PHILADELPHIA — Imanuel Mesiah from North Philadelphia has never voted before in a Presidential election. He said that’s about to change because Senator Bernie Sanders is running.
He’s going to be the next president of the United States and he came to the city that I’m from because he cares about poor people.
Mesiah joined thousands of other Sanders supporters at the Liacouras Center on Temple University’s campus on Wednesday night to see the Presidential hopeful speak.
The line for the rally wrapped around the arena and extended half a mile back to Girard Avenue. The earliest person began waiting in line at 6:30 AM. The turnout was so large, in fact, that thousands more couldn’t even get into the rally causing a 50 minute delay, but that was because Sanders surprised the overflow crowd next door at McGonigle Hall.
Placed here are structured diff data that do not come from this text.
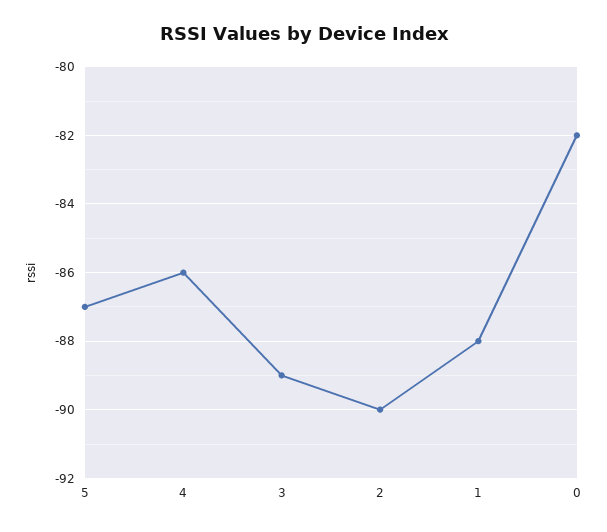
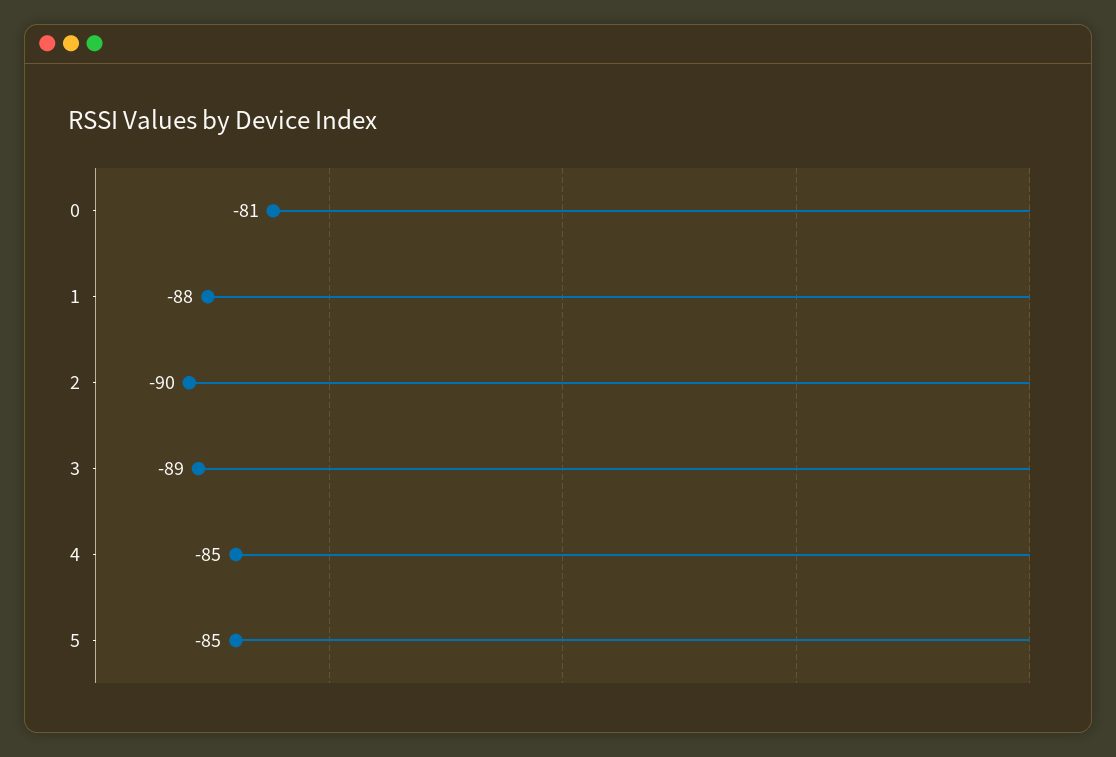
5: -87 -> -85
4: -86 -> -85
0: -82 -> -81

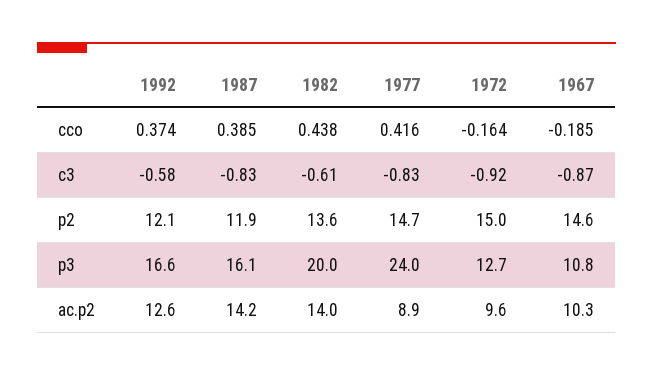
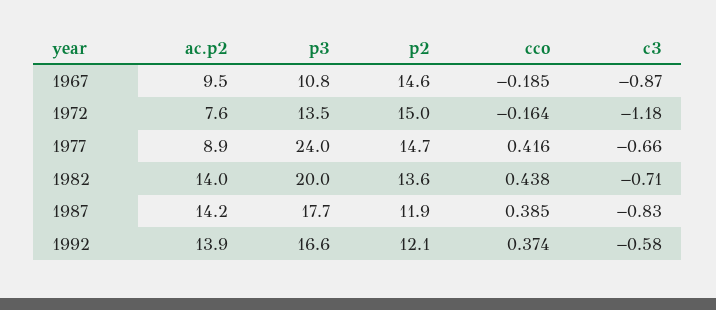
1982, c3: -0.61 -> -0.71
1977, c3: -0.83 -> -0.66
1972, c3: -0.92 -> -1.18
1987, p3: 16.1 -> 17.7
1972, p3: 12.7 -> 13.5
1992, ac.p2: 12.6 -> 13.9
1972, ac.p2: 9.6 -> 7.6
1967, ac.p2: 10.3 -> 9.5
When he eventually did arrive at the Liacouras Center, however, the room exploded.
“This looks like a political revolution,” Sanders said upon arrival.
Sanders, who just won the Wisconsin primary on Tuesday night, covered topics ranging from raising the minimum wage to $15 per hour, advocating for universal healthcare, and, eliminating tuition fees and public colleges and universities, which generated one of the loudest cheers of the evening.. Every statement advocating for an issue on his platform that he made resulted in immense applause. When he described what he called a broken criminal justice system and drug laws that need reforming, the audience followed in suit with roaring boos.
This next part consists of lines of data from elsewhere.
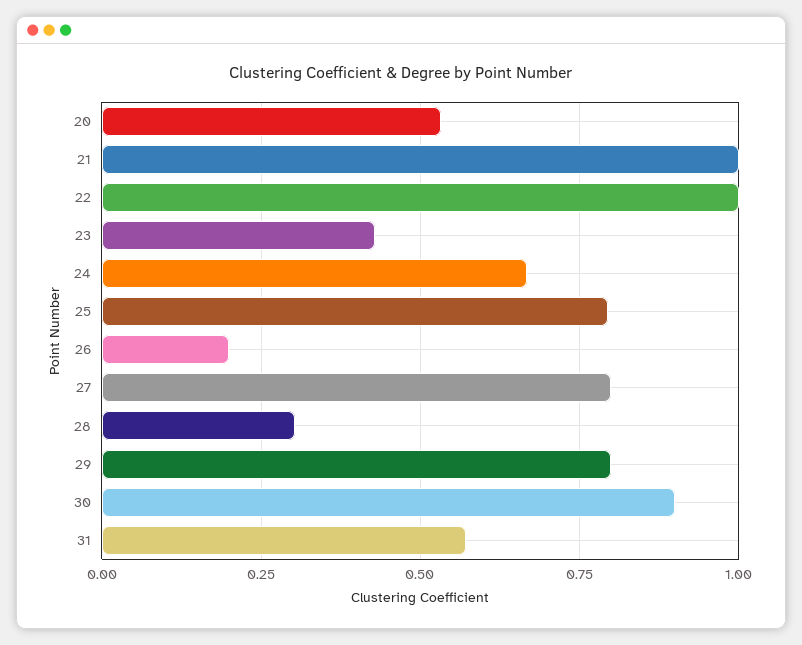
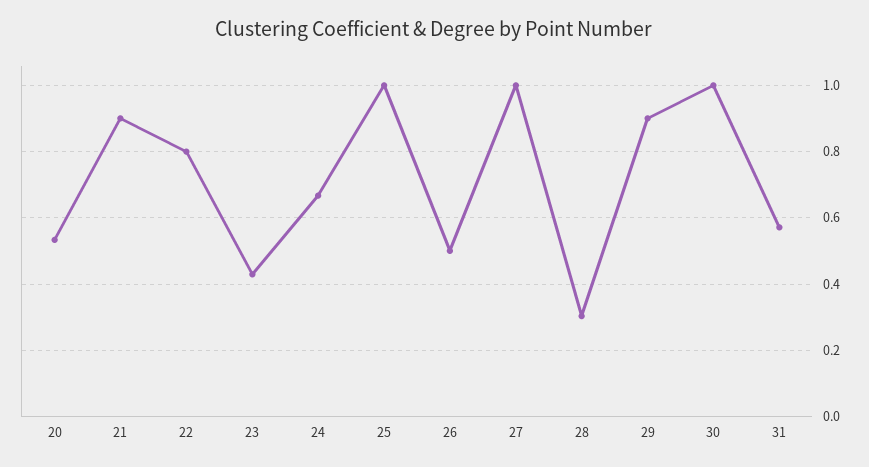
21: 1 -> 0.9
22: 1 -> 0.8
25: 0.8 -> 1
26: 0.2 -> 0.5
27: 0.8 -> 1
29: 0.8 -> 0.9
30: 0.9 -> 1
Thousands waved campaign signs that read “A Future to Believe in” while others held homemade signs. Many people sported apparel in support of Sanders ranging from t-shirts with his face plastered over it to pins and even Bernie socks.
Francisco Rivera, a graduate student at Temple, said this was an experience that he’ll never forget.
“It’s a once in a lifetime experience to have a candidate such as Bernie Sanders who’s talking about the issues that really impact people.”
Haley Sienkiewicz, a junior at Temple, said she was glad she waited in the winding lines because the atmosphere was electric.
“I thought it was awesome. the crowd was really diverse. there was just so much energy and i’m so glad i was able to come.”
Pennsylvania voters will pick who they want to be the Democratic nominee on April 26th. 210 delegates are at stake in Pennsylvania, making it one of the largest battleground states left to vote. Sanders has won seven of the last eight contest, but still trails frontrunner Hillary Clinton by a significant margin.
Clinton also campaigned in Philadelphia on Wednesday at the Pennsylvania AFL-CIO constitutional convention at the Sheraton Hotel.